[Collected data entries]
################

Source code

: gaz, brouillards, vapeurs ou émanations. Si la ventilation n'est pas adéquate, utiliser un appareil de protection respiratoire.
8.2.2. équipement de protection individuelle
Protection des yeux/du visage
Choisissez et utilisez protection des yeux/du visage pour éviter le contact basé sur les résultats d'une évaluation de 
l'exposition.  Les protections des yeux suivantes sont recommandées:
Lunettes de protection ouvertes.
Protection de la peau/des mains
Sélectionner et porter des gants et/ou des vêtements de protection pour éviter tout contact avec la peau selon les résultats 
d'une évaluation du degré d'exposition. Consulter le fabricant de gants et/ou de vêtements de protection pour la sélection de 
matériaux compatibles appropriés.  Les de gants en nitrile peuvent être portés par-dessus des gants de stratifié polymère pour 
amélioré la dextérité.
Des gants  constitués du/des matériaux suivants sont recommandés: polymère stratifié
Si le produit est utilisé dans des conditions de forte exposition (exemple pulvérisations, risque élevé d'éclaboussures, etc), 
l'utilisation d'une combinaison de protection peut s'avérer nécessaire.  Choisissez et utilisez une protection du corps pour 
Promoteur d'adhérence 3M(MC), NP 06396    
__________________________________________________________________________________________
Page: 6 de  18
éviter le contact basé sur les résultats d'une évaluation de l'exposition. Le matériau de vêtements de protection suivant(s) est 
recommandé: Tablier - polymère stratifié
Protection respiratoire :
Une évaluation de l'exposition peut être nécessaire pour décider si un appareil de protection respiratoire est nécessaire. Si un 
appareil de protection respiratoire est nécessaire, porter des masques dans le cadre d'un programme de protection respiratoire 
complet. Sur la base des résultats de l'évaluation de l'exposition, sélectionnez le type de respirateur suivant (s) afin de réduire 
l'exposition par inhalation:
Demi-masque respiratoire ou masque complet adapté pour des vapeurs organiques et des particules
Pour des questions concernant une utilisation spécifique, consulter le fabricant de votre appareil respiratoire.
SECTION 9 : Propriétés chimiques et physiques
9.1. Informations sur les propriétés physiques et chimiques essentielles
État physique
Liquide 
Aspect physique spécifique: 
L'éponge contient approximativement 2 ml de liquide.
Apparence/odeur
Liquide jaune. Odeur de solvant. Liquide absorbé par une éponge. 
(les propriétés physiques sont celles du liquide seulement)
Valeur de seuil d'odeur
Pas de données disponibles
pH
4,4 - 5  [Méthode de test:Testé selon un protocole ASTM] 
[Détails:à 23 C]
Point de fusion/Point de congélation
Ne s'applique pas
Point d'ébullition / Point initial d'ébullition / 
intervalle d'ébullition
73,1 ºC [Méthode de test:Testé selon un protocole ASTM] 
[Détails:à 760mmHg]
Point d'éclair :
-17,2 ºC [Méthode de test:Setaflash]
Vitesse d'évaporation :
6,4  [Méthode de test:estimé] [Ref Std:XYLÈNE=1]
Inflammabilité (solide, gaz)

################

**DIRECTIONS FOR THIS TASK:** Retype the records above from the very first line down to the line with "Les protections des", keeping both of those lines. Include nothing beyond them.

**ANSWER SPACE:**
Source code

: gaz, brouillards, vapeurs ou émanations. Si la ventilation n'est pas adéquate, utiliser un appareil de protection respiratoire.
8.2.2. équipement de protection individuelle
Protection des yeux/du visage
Choisissez et utilisez protection des yeux/du visage pour éviter le contact basé sur les résultats d'une évaluation de 
l'exposition.  Les protections des yeux suivantes sont recommandées:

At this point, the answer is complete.